In the fight against disinformation, there is a need to go beyond personality-based name and shame campaigns, and instead analyze the complicity and collusion of professional creative workers in the fake news industry, the latest study by the authors of the 2018 breakthrough report “Architects of Networked Disinformation” in the 2016 elections, said.
In their latest study, “When Disinformation Studies Meets Production Studies: Social Identities and Moral Justifications in the Political Trolling Industry,” Jonathan Corpus Ong from the University of Massachusetts Amherst, and Jason Vincent Cabañes from the De La Salle University, looked beyond the usual discourse on the weaponization of disinformation in forwarding political agenda, which usually cages disinformation agents as the bad guys and analyzed the systems and culture rooted in public relations, advertising, and marketing practices which allow and normalize this organized production of digital disinformation.
” A production studies approach thus sheds light into how digital disinformation is not an all-new Duterte novelty; it is in fact the culmination of the most unscrupulous trends in the country’s media and political culture. Many of the techniques of disinformation were first tried and tested in marketing shampoos and soft drinks before extending them to marketing politicians and their narratives. The difference is that seeded hashtags that aim to drown out dissent pose greater dangers to political futures,” Ong and Cabanes said.
Trade-offs
The authors acknowledged the conceptual as well as political trade-offs in taking a production studies approach to digital disinformation.
The first trade-off, the authors said, is that instead of naming and shaming high-profile personalities, it maps out the broader system and incentive structures to fake news production.
” For us, this offers a corrective to current initiatives dedicated to fact-checking fake news, “the duo said.
The second trade-off is that instead of mobilizing a heroes-and-villains frame when talking about fake news, we reflect on everyone’s “complicity and collusion” in its practice, they added.
The third trade-off is that instead of focusing policy lobbying efforts at global-level content regulation by the tech platforms, we highlight local-level process regulation aiming for transparency in the context of political campaigns and influencer marketing, they further said.

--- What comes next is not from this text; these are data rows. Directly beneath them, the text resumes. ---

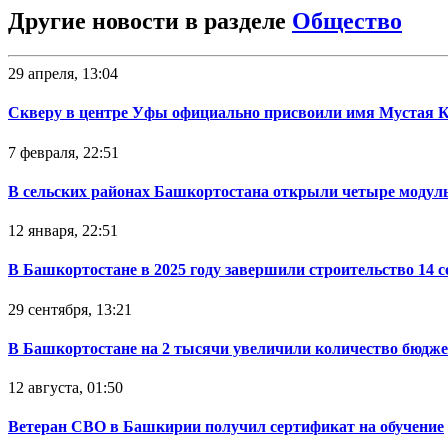
Другие новости в разделе
Общество
29 апреля, 13:04
Скверу в центре Уфы официально присвоили имя Мустая 
7 февраля, 22:51
В сельских районах Башкортостана открыли четыре модул
12 января, 22:51
В Башкортостане в 2025 году завершили строительство 14 
29 сентября, 13:21
В Башкортостане на 2 тысячи увеличили количество бюдже
12 августа, 01:50
Ветеран СВО в Башкирии получил сертификат на обучение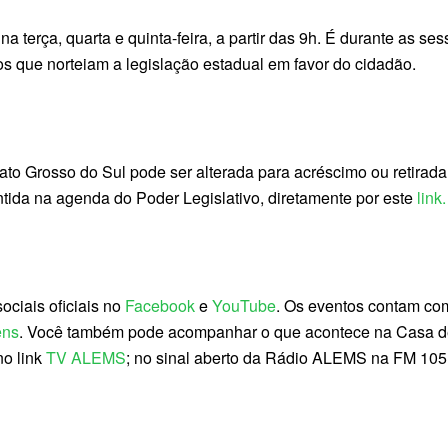
 terça, quarta e quinta-feira, a partir das 9h. É durante as 
os que norteiam a legislação estadual em favor do cidadão.
ato Grosso do Sul pode ser alterada para acréscimo ou retirad
tida na agenda do Poder Legislativo, diretamente por este
link.
ciais oficiais no
Facebook
e
YouTube
. Os eventos contam co
ens
. Você também pode acompanhar o que acontece na Casa de L
no link
TV ALEMS
; no sinal aberto da Rádio ALEMS na FM 105.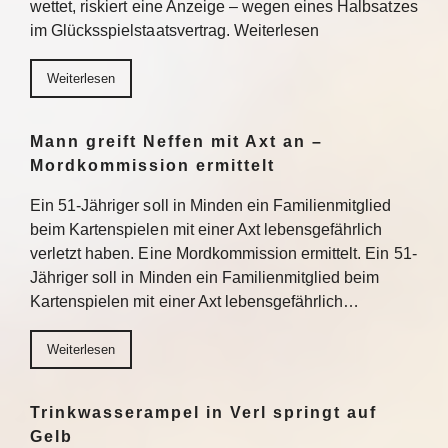
wettet, riskiert eine Anzeige – wegen eines Halbsatzes
im Glücksspielstaatsvertrag. Weiterlesen
Weiterlesen
Mann greift Neffen mit Axt an –
Mordkommission ermittelt
Ein 51-Jähriger soll in Minden ein Familienmitglied
beim Kartenspielen mit einer Axt lebensgefährlich
verletzt haben. Eine Mordkommission ermittelt. Ein 51-
Jähriger soll in Minden ein Familienmitglied beim
Kartenspielen mit einer Axt lebensgefährlich…
Weiterlesen
Trinkwasserampel in Verl springt auf
Gelb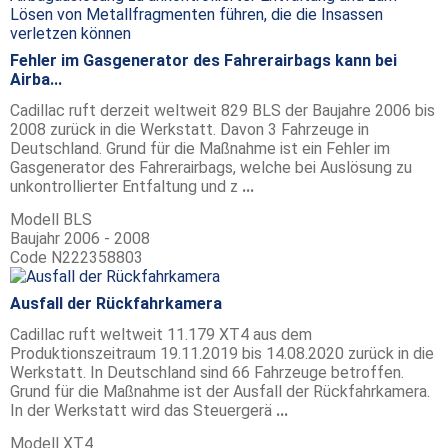
Fehler im Gasgenerator des Fahrerairbags kann bei
Airba...
Cadillac ruft derzeit weltweit 829 BLS der Baujahre 2006 bis
2008 zurück in die Werkstatt. Davon 3 Fahrzeuge in
Deutschland. Grund für die Maßnahme ist ein Fehler im
Gasgenerator des Fahrerairbags, welche bei Auslösung zu
unkontrollierter Entfaltung und z
...
Modell
BLS
Baujahr
2006 - 2008
Code
N222358803
Ausfall der Rückfahrkamera
Cadillac ruft weltweit 11.179 XT4 aus dem
Produktionszeitraum 19.11.2019 bis 14.08.2020 zurück in die
Werkstatt. In Deutschland sind 66 Fahrzeuge betroffen.
Grund für die Maßnahme ist der Ausfall der Rückfahrkamera.
In der Werkstatt wird das Steuergerä
...
Modell
XT4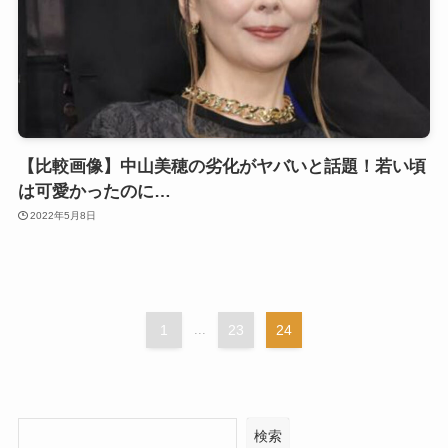
【比較画像】中山美穂の劣化がヤバいと話題！若い頃
は可愛かったのに…
2022年5月8日
1
...
23
24
検索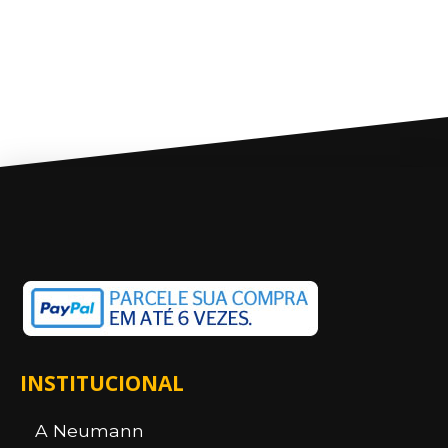
INSTITUCIONAL
A Neumann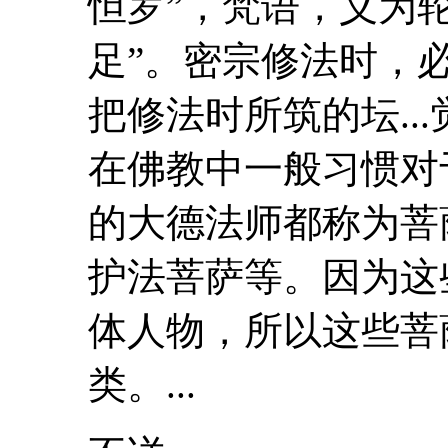
怛罗”，梵语，义为轮
足”。密宗修法时，
把修法时所筑的坛..
在佛教中一般习惯对
的大德法师都称为菩
护法菩萨等。因为这
体人物，所以这些菩
类。...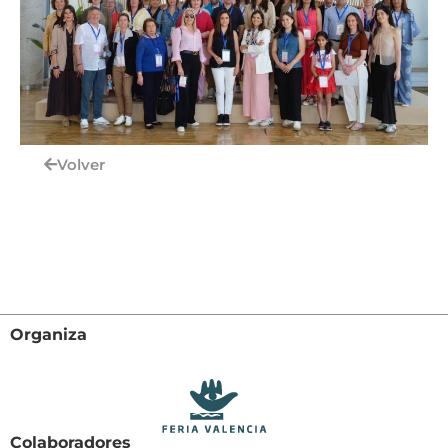
Volver
Organiza
Colaboradores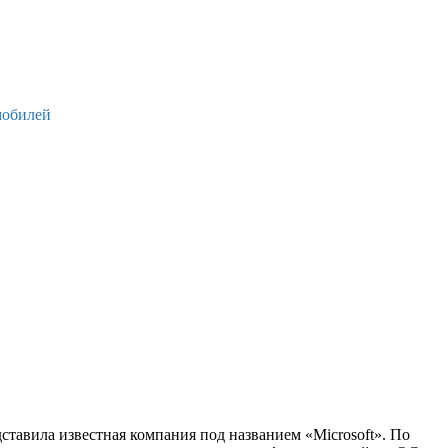
мобилей
авила известная компания под названием «Microsoft». По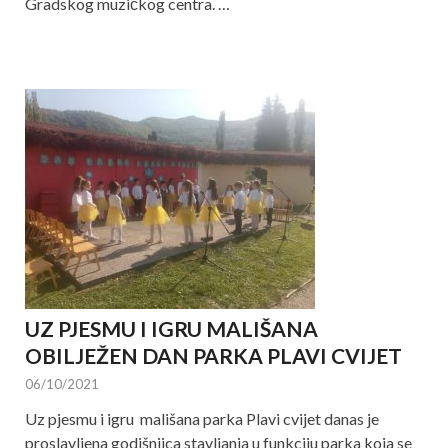
Gradskog muzičkog centra. …
UZ PJESMU I IGRU MALIŠANA
OBILJEŽEN DAN PARKA PLAVI CVIJET
06/10/2021
Uz pjesmu i igru mališana parka Plavi cvijet danas je
proslavljena godišnjica stavljanja u funkciju parka koja se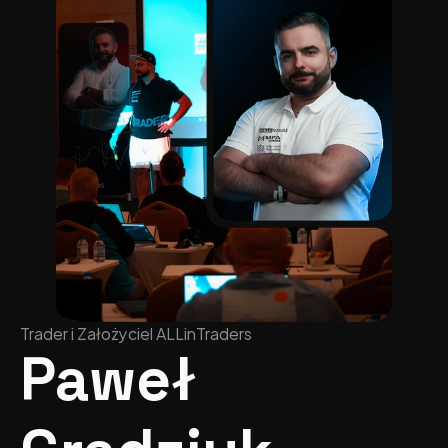
Trader i Założyciel ALLinTraders
Paweł 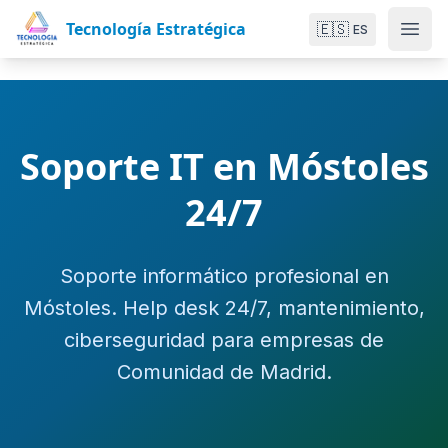
Tecnología Estratégica
🇪🇸
ES
Soporte IT en Móstoles
24/7
Soporte informático profesional en
Móstoles. Help desk 24/7, mantenimiento,
ciberseguridad para empresas de
Comunidad de Madrid.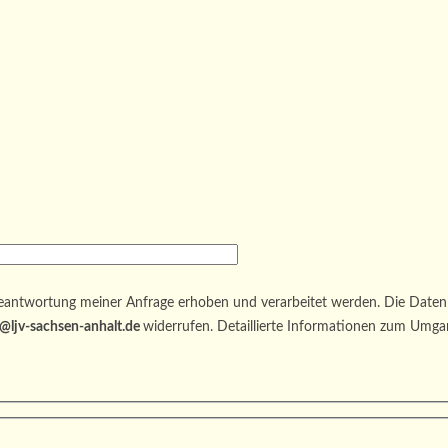
antwortung meiner Anfrage erhoben und verarbeitet werden. Die Daten 
@ljv-sachsen-anhalt.de
widerrufen. Detaillierte Informationen zum Umga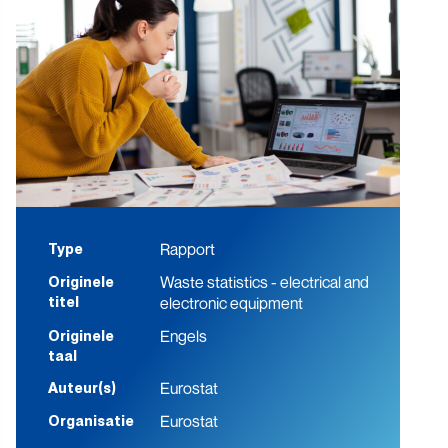
Rapport
Type
Waste statistics - electrical and
Originele
electronic equipment
titel
Engels
Originele
taal
Eurostat
Auteur(s)
Eurostat
Organisatie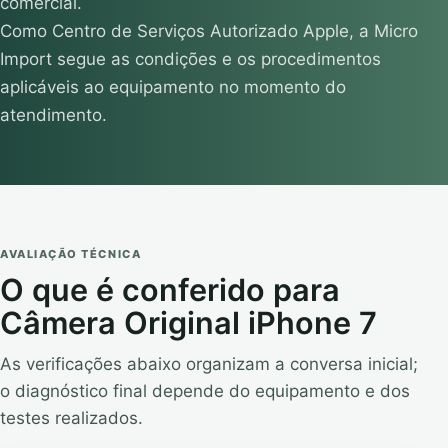
comercial.
Como Centro de Serviços Autorizado Apple, a Micro
Import segue as condições e os procedimentos
aplicáveis ao equipamento no momento do
atendimento.
AVALIAÇÃO TÉCNICA
O que é conferido para
Câmera Original iPhone 7
As verificações abaixo organizam a conversa inicial;
o diagnóstico final depende do equipamento e dos
testes realizados.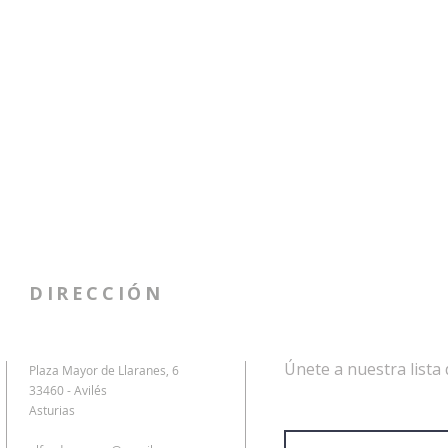
DIRECCIÓN
Únete a nuestra lista 
Plaza Mayor de Llaranes, 6
33460 - Avilés
Dirección de correo electrón
Asturias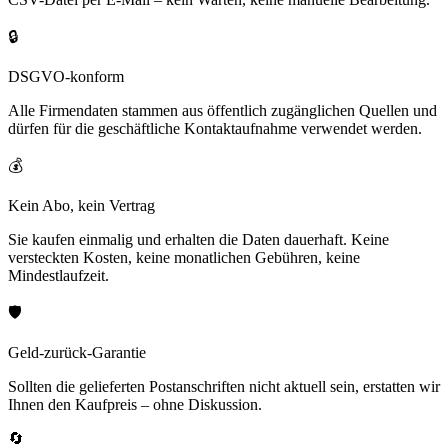
🔒
DSGVO-konform
Alle Firmendaten stammen aus öffentlich zugänglichen Quellen und
dürfen für die geschäftliche Kontaktaufnahme verwendet werden.
💰
Kein Abo, kein Vertrag
Sie kaufen einmalig und erhalten die Daten dauerhaft. Keine
versteckten Kosten, keine monatlichen Gebühren, keine
Mindestlaufzeit.
🛡️
Geld-zurück-Garantie
Sollten die gelieferten Postanschriften nicht aktuell sein, erstatten wir
Ihnen den Kaufpreis – ohne Diskussion.
🔄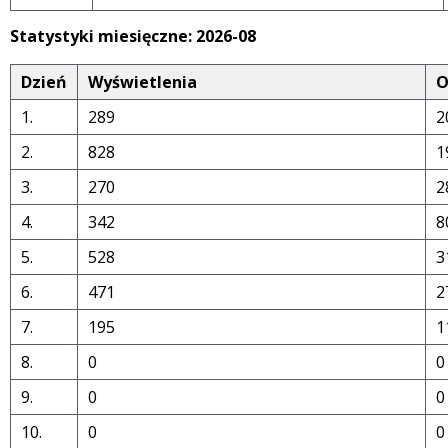
Statystyki miesięczne: 2026-08
Dzień
Wyświetlenia
O
1.
289
2
2.
828
1
3.
270
2
4.
342
8
5.
528
3
6.
471
2
7.
195
1
8.
0
0
9.
0
0
10.
0
0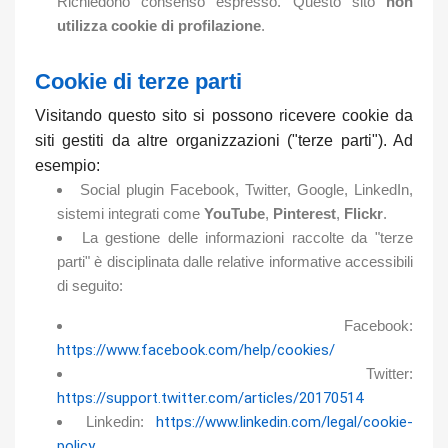
Richiedono consenso espresso. Questo sito
non
utilizza cookie di profilazione
.
Cookie di terze parti
Visitando questo sito si possono ricevere cookie da
siti gestiti da altre organizzazioni ("terze parti"). Ad
esempio:
Social plugin Facebook, Twitter, Google, LinkedIn,
sistemi integrati come
YouTube
,
Pinterest
,
Flickr
.
La gestione delle informazioni raccolte da "terze
parti" è disciplinata dalle relative informative accessibili
di seguito:
Facebook:
https://www.facebook.com/help/cookies/
Twitter:
https://support.twitter.com/articles/20170514
Linkedin:
https://www.linkedin.com/legal/cookie-
policy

Justifying disinformation work
The study said in the researchers interview with 20 “disinformation producers” composed of PR and advertising experts, “anonymous digital influencers,” and “community level fake account operators,” they were able to determine two key features of networked disinformation.
First is that advertising and PR principles play a big role in the development of political disinformation campaigns. PR and marketing experts who are placed at the top of the hierarchy and serve as the “chief architects” of disinformation campaigns cleverly utilize their knowledge on public relations and advertising they were able to acquire from their jobs in the corporate.
Second, digital campaigns of disinformation are usually project-based in nature, where individuals only treat taking part in the production as a “sideline work.” Some of the participants of the research were people who keep their day jobs as advertisers and online marketers.
These two features pose significant implications on the production of disinformation. Because these agents are all familiar with the principles of PR, the competition between each of them in satisfying their clients is fierce as they all try to craft “attention-hacking” content with “greatest potential.”
Disinformation producers also have the tendency of justify to others and to themselves the nature of what they are doing, in result dangerously downplaying the impact of their job.
One of the interviewees, a certain ‘Dom’ who is said to have a “long record of handling high-profile candidates including presidential aspirants,” showed how much they enjoy the “thrill and adrenaline rush” they get from political marketing.
“Maybe if I had this power 10 years ago, I would have abused it and I could toy with you guys. But now I’m in my 40s, it’s a good thing I have a little maturity on how to use it. But what I’m really saying is we can f*ck your digital life without you even knowing about it,” Dom said in an interview.
Meanwhile, other disinformation agents justify their participation in the disinformation production by soft-pedaling their involvement in the process.
“Being a character or a ‘pseudo’ is only very fleeting because you are not the person. You just assume that personality. You trend for a while and then move on,” Georgina, one of the anonymous influencers who participated in the study, justified their shallow attachment on their disinformation-production work by waving the “fleeting” nature of the job.
But what was undeniably evident in the results of the study, is the fact that financial motivations of individuals remain as great drivers of the disinformation industry. People who are in the lower ranks of the hierarchy, such as the anonymous influencers and fake account operators, cited their less stable day jobs as one of the main reasons why they found themselves taking part in the disinformation work.
By looking not on the villainous characteristics of the players in the digital disinformation industry but on the principles they operate in and motivations which drive them into this job, the study was able to contribute to the bigger picture of the disinformation ecosystem which the political sphere is capitalizing on today, the authors said.
“We see our work as also speaking ‘’truth to power’ to those in high positions of economic power in the creative industries who consider themselves ‘kingmakers’ in the political realm,” Ong and Cabanes said, as they call for regulations which would specially target transparency and accountability from top-level advertising and PR strategists, and their employers—the people directly benefiting from the fruits of political digital disinformation.